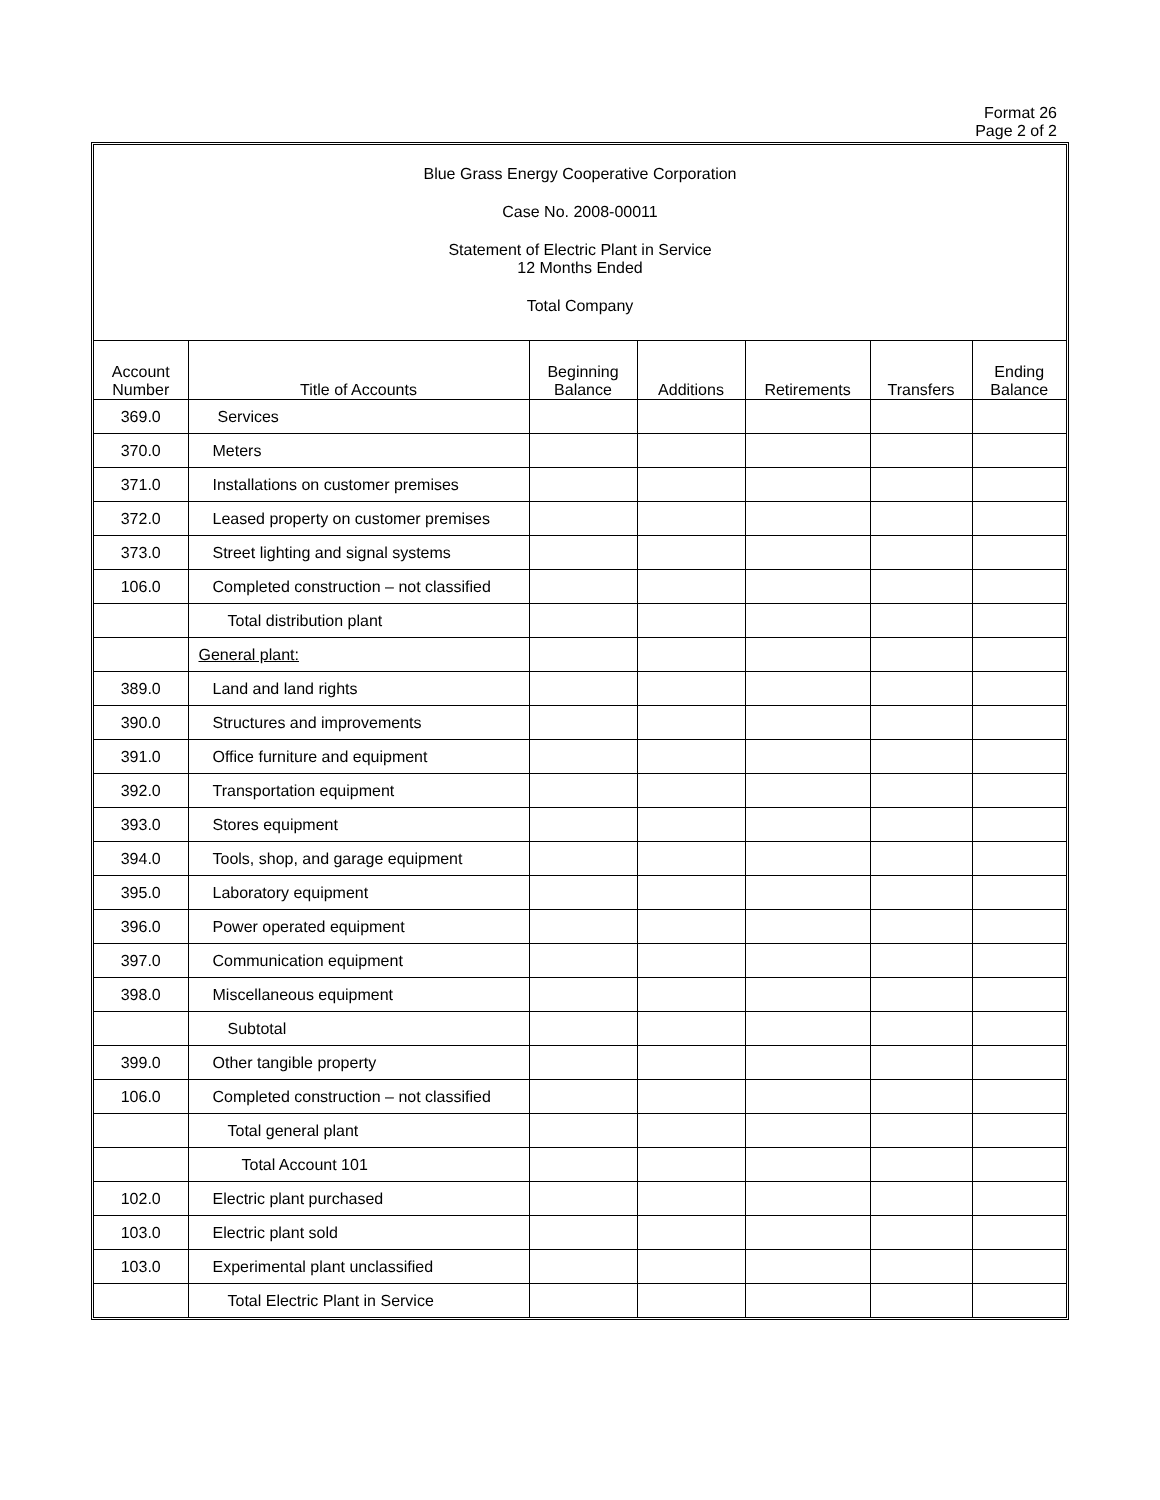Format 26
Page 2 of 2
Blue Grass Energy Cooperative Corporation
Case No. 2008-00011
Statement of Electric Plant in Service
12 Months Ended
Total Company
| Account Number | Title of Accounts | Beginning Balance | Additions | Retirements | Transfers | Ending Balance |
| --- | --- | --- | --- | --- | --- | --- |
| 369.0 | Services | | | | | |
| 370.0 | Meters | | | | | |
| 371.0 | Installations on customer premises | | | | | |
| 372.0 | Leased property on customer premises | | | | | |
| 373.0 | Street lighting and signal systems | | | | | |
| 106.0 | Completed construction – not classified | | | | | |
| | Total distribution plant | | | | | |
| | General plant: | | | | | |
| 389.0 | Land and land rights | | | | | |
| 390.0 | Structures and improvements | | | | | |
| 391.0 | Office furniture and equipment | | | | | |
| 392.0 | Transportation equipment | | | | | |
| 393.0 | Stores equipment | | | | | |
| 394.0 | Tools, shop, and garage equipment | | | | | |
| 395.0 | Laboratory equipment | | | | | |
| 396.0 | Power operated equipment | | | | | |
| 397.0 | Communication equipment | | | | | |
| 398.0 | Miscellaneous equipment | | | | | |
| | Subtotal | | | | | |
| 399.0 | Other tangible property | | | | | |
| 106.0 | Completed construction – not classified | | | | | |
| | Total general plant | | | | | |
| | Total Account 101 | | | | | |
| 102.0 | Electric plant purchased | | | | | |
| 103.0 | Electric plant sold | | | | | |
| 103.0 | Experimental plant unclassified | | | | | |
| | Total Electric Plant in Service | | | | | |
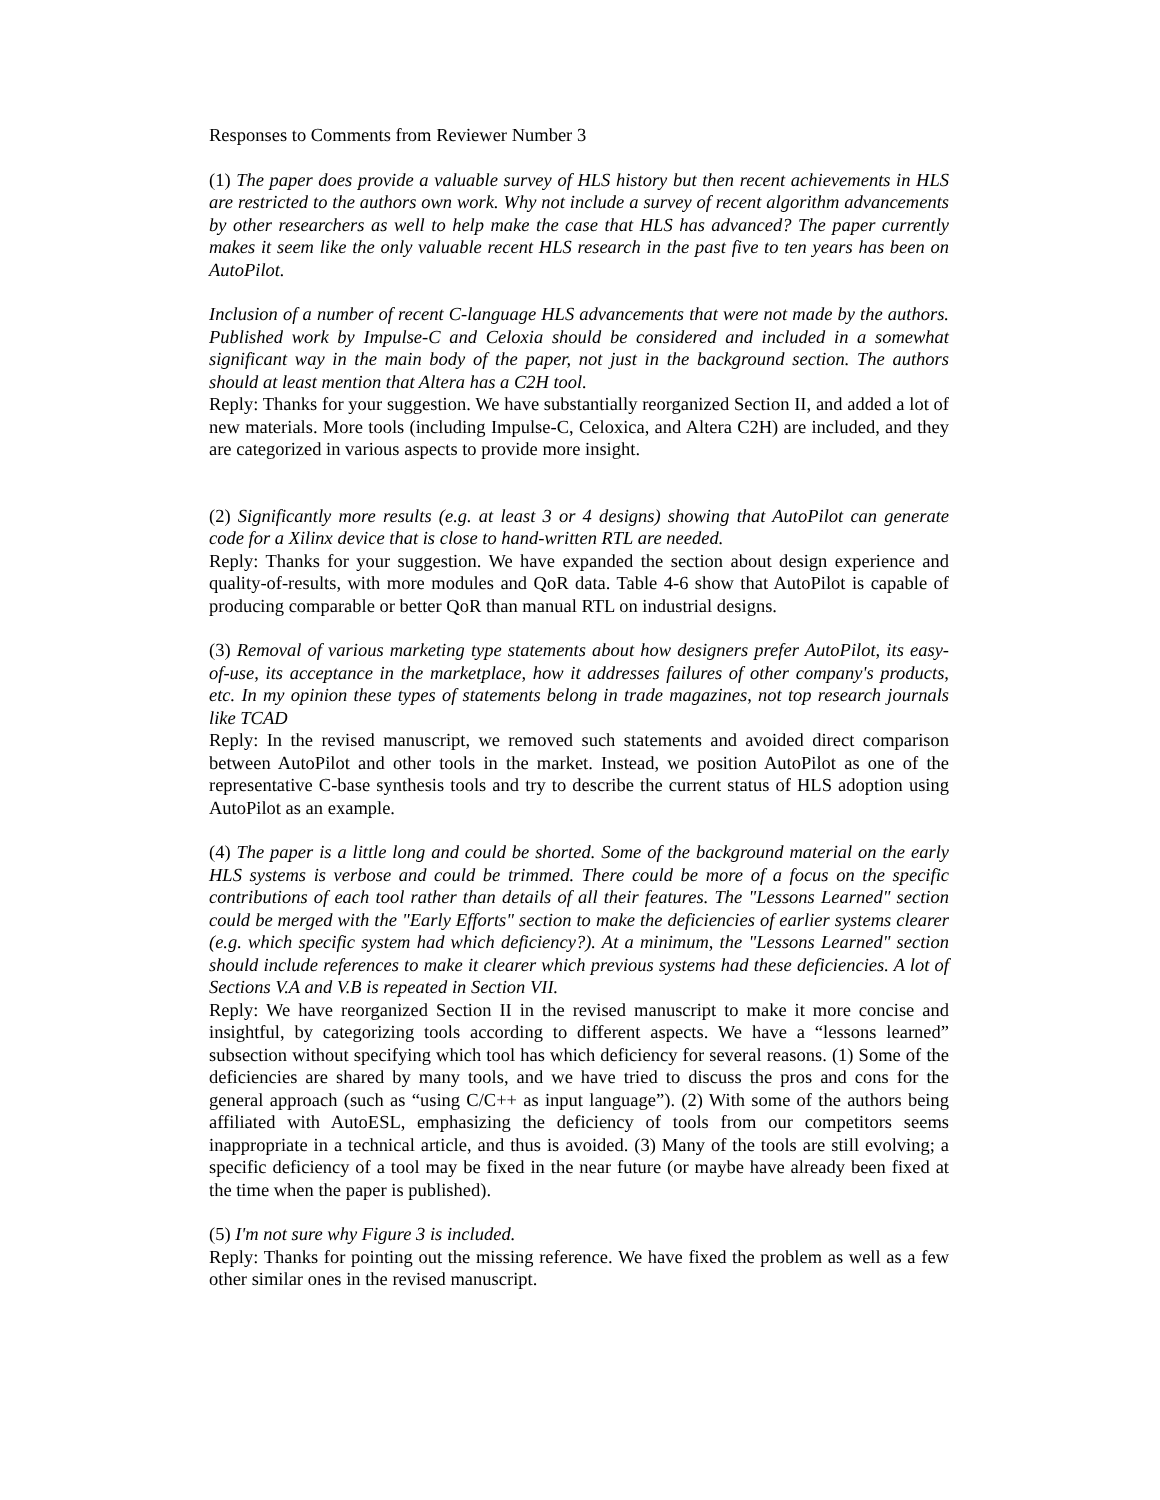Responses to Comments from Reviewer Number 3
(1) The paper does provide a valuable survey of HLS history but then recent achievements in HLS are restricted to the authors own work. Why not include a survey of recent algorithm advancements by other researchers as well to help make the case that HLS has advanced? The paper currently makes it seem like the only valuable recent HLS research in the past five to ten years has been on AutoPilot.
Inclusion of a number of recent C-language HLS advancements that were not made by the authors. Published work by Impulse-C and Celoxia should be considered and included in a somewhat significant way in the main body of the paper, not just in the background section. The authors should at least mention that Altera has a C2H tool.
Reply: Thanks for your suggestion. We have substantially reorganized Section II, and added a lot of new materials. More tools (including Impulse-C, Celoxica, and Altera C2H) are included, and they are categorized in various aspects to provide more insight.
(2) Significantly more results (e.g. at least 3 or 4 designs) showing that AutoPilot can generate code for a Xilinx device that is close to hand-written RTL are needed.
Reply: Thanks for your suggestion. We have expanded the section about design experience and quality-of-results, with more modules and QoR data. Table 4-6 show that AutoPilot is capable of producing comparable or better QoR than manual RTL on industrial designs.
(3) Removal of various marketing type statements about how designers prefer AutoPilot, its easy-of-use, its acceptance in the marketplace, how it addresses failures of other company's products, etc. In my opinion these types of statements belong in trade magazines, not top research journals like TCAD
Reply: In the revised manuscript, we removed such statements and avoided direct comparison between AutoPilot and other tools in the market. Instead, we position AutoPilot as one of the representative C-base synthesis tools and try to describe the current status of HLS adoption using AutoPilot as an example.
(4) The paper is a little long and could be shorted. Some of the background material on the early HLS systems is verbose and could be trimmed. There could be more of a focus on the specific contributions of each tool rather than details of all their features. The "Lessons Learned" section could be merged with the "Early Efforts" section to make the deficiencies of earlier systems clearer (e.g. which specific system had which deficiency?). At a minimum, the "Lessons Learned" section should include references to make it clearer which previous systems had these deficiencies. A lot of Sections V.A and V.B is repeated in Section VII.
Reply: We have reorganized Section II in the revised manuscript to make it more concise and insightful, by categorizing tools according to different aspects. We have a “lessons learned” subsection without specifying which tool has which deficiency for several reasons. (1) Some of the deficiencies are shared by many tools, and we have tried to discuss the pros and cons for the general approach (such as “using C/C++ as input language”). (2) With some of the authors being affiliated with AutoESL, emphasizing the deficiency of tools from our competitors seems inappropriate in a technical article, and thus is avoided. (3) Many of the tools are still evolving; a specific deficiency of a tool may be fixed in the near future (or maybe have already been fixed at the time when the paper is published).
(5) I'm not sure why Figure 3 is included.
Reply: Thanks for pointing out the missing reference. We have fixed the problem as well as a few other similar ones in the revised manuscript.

--

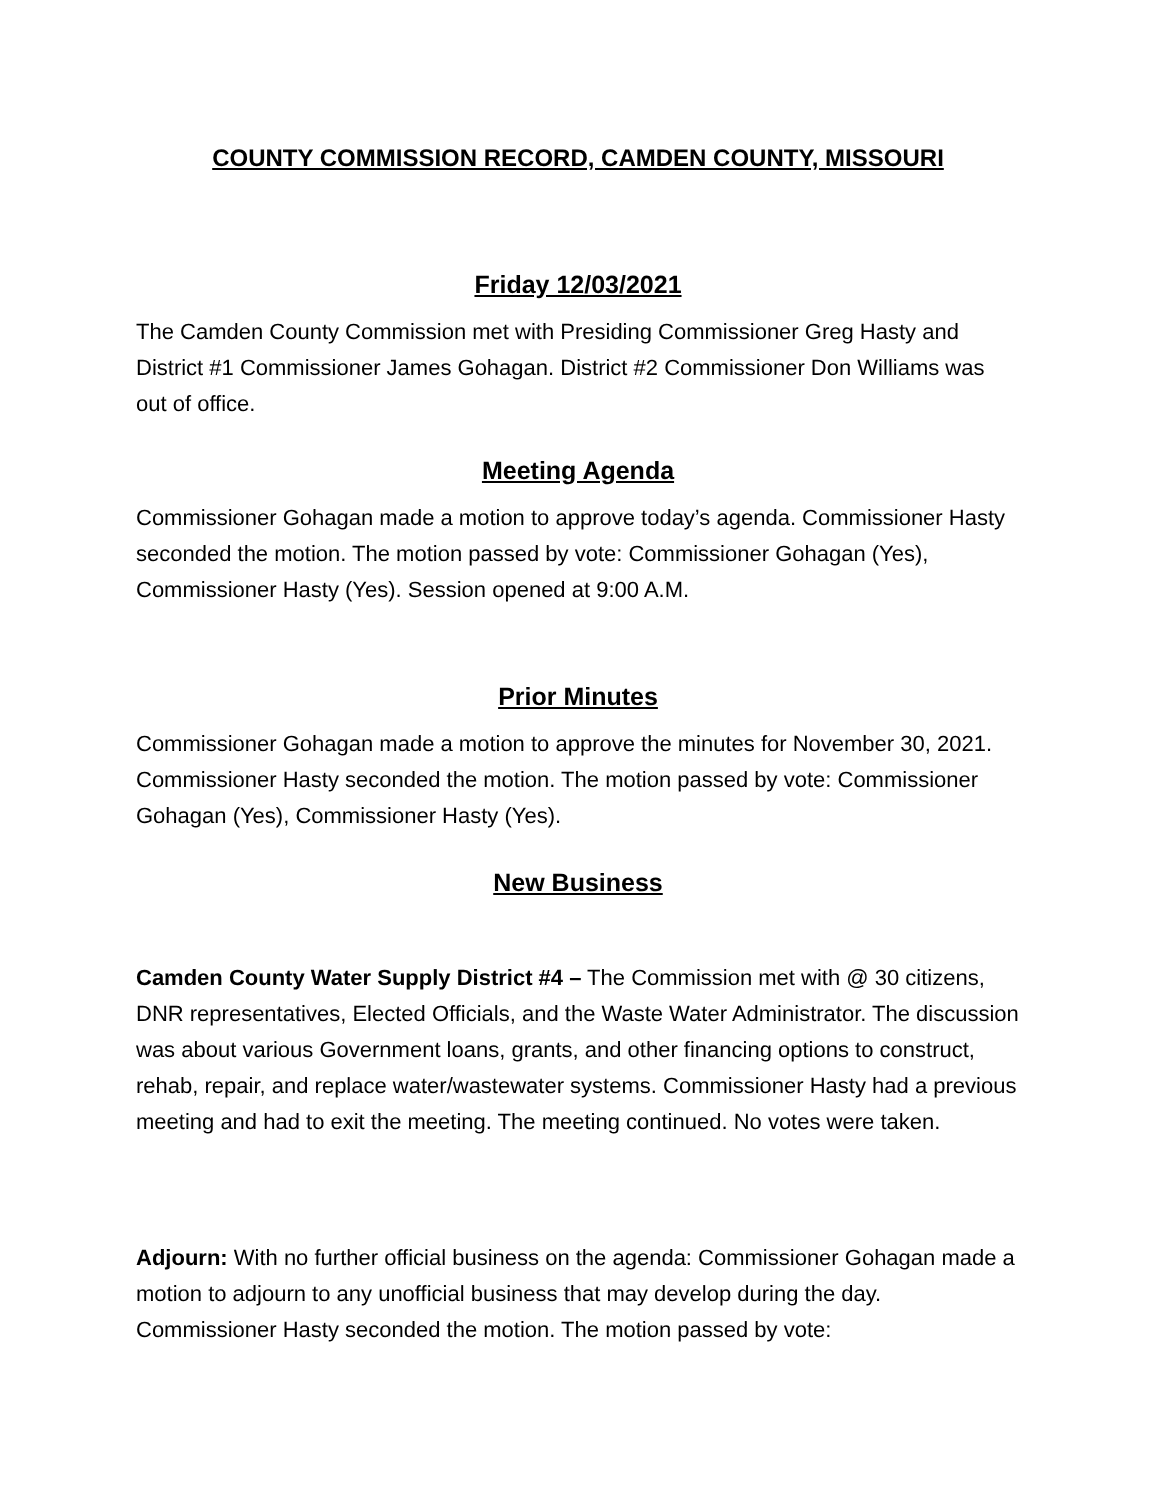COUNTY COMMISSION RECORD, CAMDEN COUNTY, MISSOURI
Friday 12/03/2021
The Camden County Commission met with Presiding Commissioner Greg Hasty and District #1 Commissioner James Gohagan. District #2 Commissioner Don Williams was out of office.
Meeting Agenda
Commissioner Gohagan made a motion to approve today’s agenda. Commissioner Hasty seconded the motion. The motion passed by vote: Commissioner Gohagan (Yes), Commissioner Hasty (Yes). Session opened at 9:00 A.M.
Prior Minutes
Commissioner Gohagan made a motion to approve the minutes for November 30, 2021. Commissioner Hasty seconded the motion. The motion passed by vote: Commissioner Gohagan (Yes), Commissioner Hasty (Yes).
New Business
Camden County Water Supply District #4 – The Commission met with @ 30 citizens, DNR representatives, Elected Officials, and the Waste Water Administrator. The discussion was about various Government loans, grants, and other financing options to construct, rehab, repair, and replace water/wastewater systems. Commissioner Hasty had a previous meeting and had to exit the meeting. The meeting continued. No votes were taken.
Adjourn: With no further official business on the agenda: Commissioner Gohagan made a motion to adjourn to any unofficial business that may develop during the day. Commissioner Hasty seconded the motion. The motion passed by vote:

--- WHAT NEEDS TO BE DONE ---
Look through the material above. Transcribe exactly the lines between the ones with "COUNTY COMMISSION RECORD, CAMDEN" and "Prior Minutes", inclusive, and keep pictures out.

--- ANSWER BOX ---
COUNTY COMMISSION RECORD, CAMDEN COUNTY, MISSOURI
Friday 12/03/2021
The Camden County Commission met with Presiding Commissioner Greg Hasty and District #1 Commissioner James Gohagan. District #2 Commissioner Don Williams was out of office.
Meeting Agenda
Commissioner Gohagan made a motion to approve today’s agenda. Commissioner Hasty seconded the motion. The motion passed by vote: Commissioner Gohagan (Yes), Commissioner Hasty (Yes). Session opened at 9:00 A.M.
Prior Minutes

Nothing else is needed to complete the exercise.